GOAL OF THE EXERCISE
Each entry has to be given again in its exact wording, and no picture may appear in the result.

[Dataset excerpts]
★ ★ ★

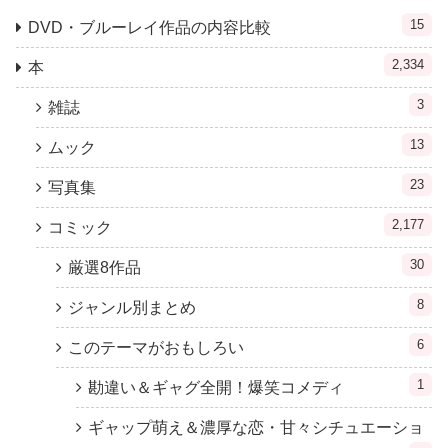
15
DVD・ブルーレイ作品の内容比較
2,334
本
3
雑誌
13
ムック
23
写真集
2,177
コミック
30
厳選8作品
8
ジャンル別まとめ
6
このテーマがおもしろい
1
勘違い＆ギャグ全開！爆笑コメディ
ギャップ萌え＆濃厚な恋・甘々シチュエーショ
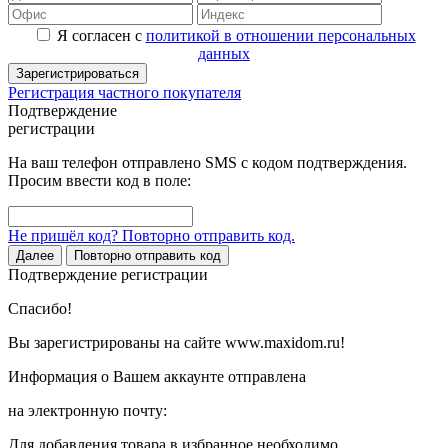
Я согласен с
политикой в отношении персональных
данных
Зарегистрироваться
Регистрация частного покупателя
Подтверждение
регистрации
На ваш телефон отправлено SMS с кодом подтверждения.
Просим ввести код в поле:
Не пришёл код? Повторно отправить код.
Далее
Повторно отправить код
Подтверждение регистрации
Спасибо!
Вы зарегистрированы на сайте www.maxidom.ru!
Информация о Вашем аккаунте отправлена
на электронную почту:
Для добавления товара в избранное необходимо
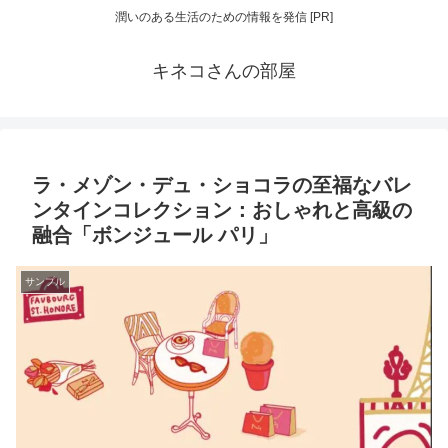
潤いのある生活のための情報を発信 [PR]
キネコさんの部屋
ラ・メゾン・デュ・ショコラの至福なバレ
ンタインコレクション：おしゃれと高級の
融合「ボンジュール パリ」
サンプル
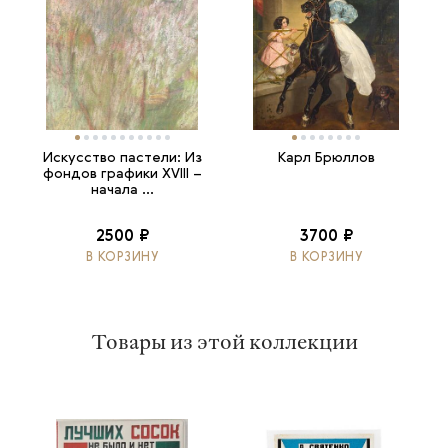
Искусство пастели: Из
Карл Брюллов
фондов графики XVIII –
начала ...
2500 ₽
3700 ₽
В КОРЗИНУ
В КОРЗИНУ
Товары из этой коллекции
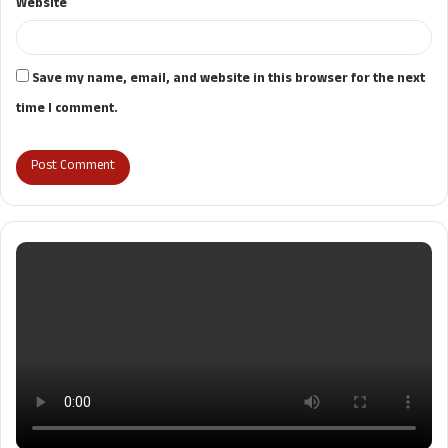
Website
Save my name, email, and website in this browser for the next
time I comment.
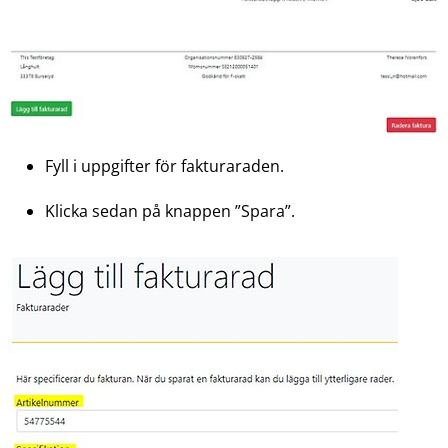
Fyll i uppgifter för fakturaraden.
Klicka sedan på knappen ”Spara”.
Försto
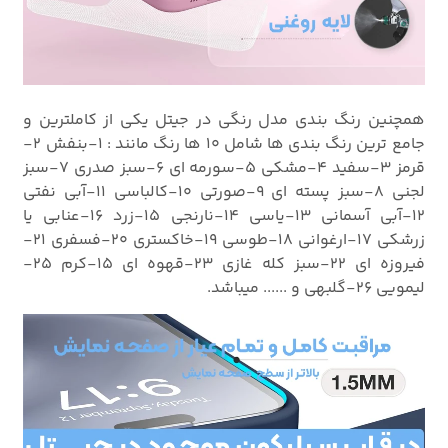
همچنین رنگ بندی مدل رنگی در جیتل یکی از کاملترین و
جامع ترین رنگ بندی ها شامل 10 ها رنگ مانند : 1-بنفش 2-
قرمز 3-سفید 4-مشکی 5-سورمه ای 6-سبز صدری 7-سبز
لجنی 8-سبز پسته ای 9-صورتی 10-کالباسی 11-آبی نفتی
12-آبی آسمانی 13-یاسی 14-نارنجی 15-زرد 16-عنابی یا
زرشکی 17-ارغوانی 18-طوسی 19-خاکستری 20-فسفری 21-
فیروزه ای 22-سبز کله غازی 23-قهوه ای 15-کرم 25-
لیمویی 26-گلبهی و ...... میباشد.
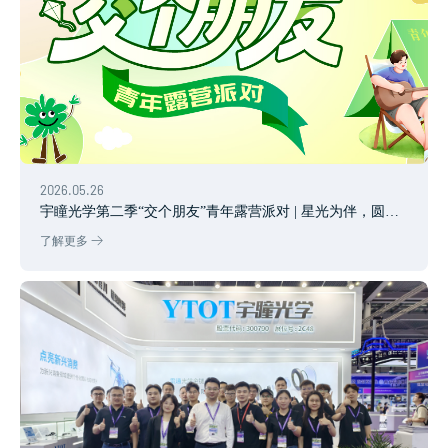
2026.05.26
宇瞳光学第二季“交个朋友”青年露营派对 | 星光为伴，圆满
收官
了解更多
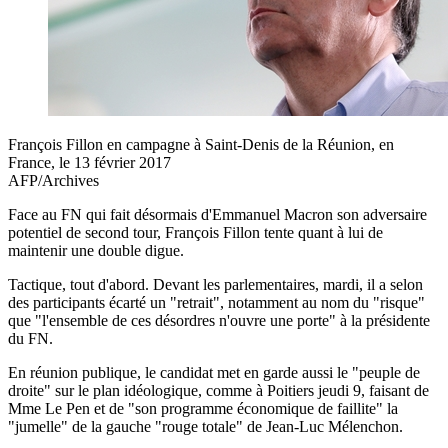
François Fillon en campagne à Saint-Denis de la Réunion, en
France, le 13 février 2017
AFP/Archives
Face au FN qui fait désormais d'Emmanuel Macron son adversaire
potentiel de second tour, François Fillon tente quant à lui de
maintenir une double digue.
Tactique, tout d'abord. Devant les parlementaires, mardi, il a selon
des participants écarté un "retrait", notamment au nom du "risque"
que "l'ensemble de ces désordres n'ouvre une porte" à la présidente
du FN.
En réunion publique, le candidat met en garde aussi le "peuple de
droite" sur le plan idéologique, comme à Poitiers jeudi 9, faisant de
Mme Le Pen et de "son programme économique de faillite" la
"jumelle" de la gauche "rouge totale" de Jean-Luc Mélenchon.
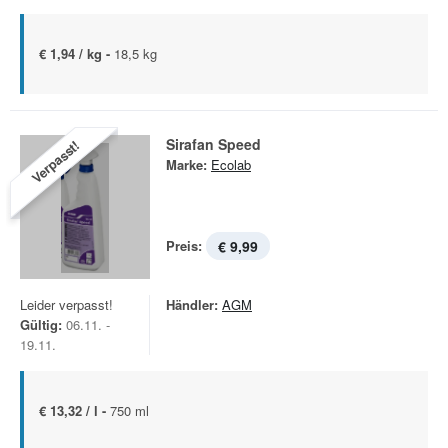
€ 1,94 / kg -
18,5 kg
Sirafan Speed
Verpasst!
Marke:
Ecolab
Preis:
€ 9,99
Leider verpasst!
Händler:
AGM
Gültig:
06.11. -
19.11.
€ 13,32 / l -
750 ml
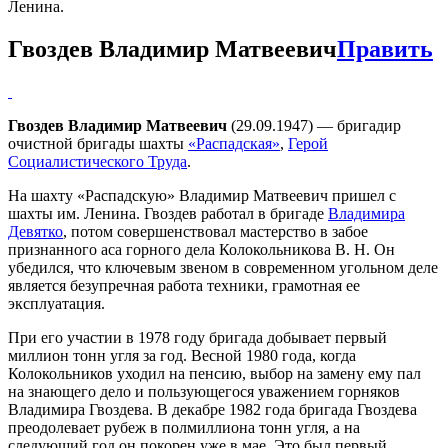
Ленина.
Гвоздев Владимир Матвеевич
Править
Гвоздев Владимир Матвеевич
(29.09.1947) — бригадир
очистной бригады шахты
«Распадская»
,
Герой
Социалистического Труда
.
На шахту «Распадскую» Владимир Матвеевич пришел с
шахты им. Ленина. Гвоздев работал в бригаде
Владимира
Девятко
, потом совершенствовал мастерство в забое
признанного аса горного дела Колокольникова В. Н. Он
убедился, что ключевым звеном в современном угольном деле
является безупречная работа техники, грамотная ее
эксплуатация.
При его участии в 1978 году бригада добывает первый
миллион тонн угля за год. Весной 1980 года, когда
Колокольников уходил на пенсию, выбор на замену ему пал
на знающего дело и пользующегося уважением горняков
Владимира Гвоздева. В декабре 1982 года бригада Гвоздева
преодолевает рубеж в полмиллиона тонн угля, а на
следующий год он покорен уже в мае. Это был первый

★ ★ ★

OUTPUT BELOW
15
DVD・ブルーレイ作品の内容比較
2,334
本
3
雑誌
13
ムック
23
写真集
2,177
コミック
30
厳選8作品
8
ジャンル別まとめ
6
このテーマがおもしろい
1
勘違い＆ギャグ全開！爆笑コメディ
ギャップ萌え＆濃厚な恋・甘々シチュエーショ
Я согласен с
политикой в отношении персональных
данных
Зарегистрироваться
Регистрация частного покупателя
Подтверждение
регистрации
На ваш телефон отправлено SMS с кодом подтверждения.
Просим ввести код в поле:
Не пришёл код? Повторно отправить код.
Далее
Повторно отправить код
Подтверждение регистрации
Спасибо!
Вы зарегистрированы на сайте www.maxidom.ru!
Информация о Вашем аккаунте отправлена
на электронную почту:
Для добавления товара в избранное необходимо
潤いのある生活のための情報を発信 [PR]
キネコさんの部屋
ラ・メゾン・デュ・ショコラの至福なバレ
ンタインコレクション：おしゃれと高級の
融合「ボンジュール パリ」
サンプル
Искусство пастели: Из
Карл Брюллов
фондов графики XVIII –
начала ...
2500 ₽
3700 ₽
В КОРЗИНУ
В КОРЗИНУ
Товары из этой коллекции
Website
Save my name, email, and website in this browser for the next
time I comment.
Fyll i uppgifter för fakturaraden.
Klicka sedan på knappen ”Spara”.
Försto
همچنین رنگ بندی مدل رنگی در جیتل یکی از کاملترین و
جامع ترین رنگ بندی ها شامل 10 ها رنگ مانند : 1-بنفش 2-
قرمز 3-سفید 4-مشکی 5-سورمه ای 6-سبز صدری 7-سبز
لجنی 8-سبز پسته ای 9-صورتی 10-کالباسی 11-آبی نفتی
12-آبی آسمانی 13-یاسی 14-نارنجی 15-زرد 16-عنابی یا
زرشکی 17-ارغوانی 18-طوسی 19-خاکستری 20-فسفری 21-
فیروزه ای 22-سبز کله غازی 23-قهوه ای 15-کرم 25-
لیمویی 26-گلبهی و ...... میباشد.
2026.05.26
宇瞳光学第二季“交个朋友”青年露营派对 | 星光为伴，圆满
收官
了解更多
François Fillon en campagne à Saint-Denis de la Réunion, en
France, le 13 février 2017
AFP/Archives
Face au FN qui fait désormais d'Emmanuel Macron son adversaire
potentiel de second tour, François Fillon tente quant à lui de
maintenir une double digue.
Tactique, tout d'abord. Devant les parlementaires, mardi, il a selon
des participants écarté un "retrait", notamment au nom du "risque"
que "l'ensemble de ces désordres n'ouvre une porte" à la présidente
du FN.
En réunion publique, le candidat met en garde aussi le "peuple de
droite" sur le plan idéologique, comme à Poitiers jeudi 9, faisant de
Mme Le Pen et de "son programme économique de faillite" la
"jumelle" de la gauche "rouge totale" de Jean-Luc Mélenchon.
€ 1,94 / kg -
18,5 kg
Sirafan Speed
Verpasst!
Marke:
Ecolab
Preis:
€ 9,99
Leider verpasst!
Händler:
AGM
Gültig:
06.11. -
19.11.
€ 13,32 / l -
750 ml
Ленина.
Гвоздев Владимир Матвеевич
Править
Гвоздев Владимир Матвеевич
(29.09.1947) — бригадир
очистной бригады шахты
«Распадская»
,
Герой
Социалистического Труда
.
На шахту «Распадскую» Владимир Матвеевич пришел с
шахты им. Ленина. Гвоздев работал в бригаде
Владимира
Девятко
, потом совершенствовал мастерство в забое
признанного аса горного дела Колокольникова В. Н. Он
убедился, что ключевым звеном в современном угольном деле
является безупречная работа техники, грамотная ее
эксплуатация.
При его участии в 1978 году бригада добывает первый
миллион тонн угля за год. Весной 1980 года, когда
Колокольников уходил на пенсию, выбор на замену ему пал
на знающего дело и пользующегося уважением горняков
Владимира Гвоздева. В декабре 1982 года бригада Гвоздева
преодолевает рубеж в полмиллиона тонн угля, а на
следующий год он покорен уже в мае. Это был первый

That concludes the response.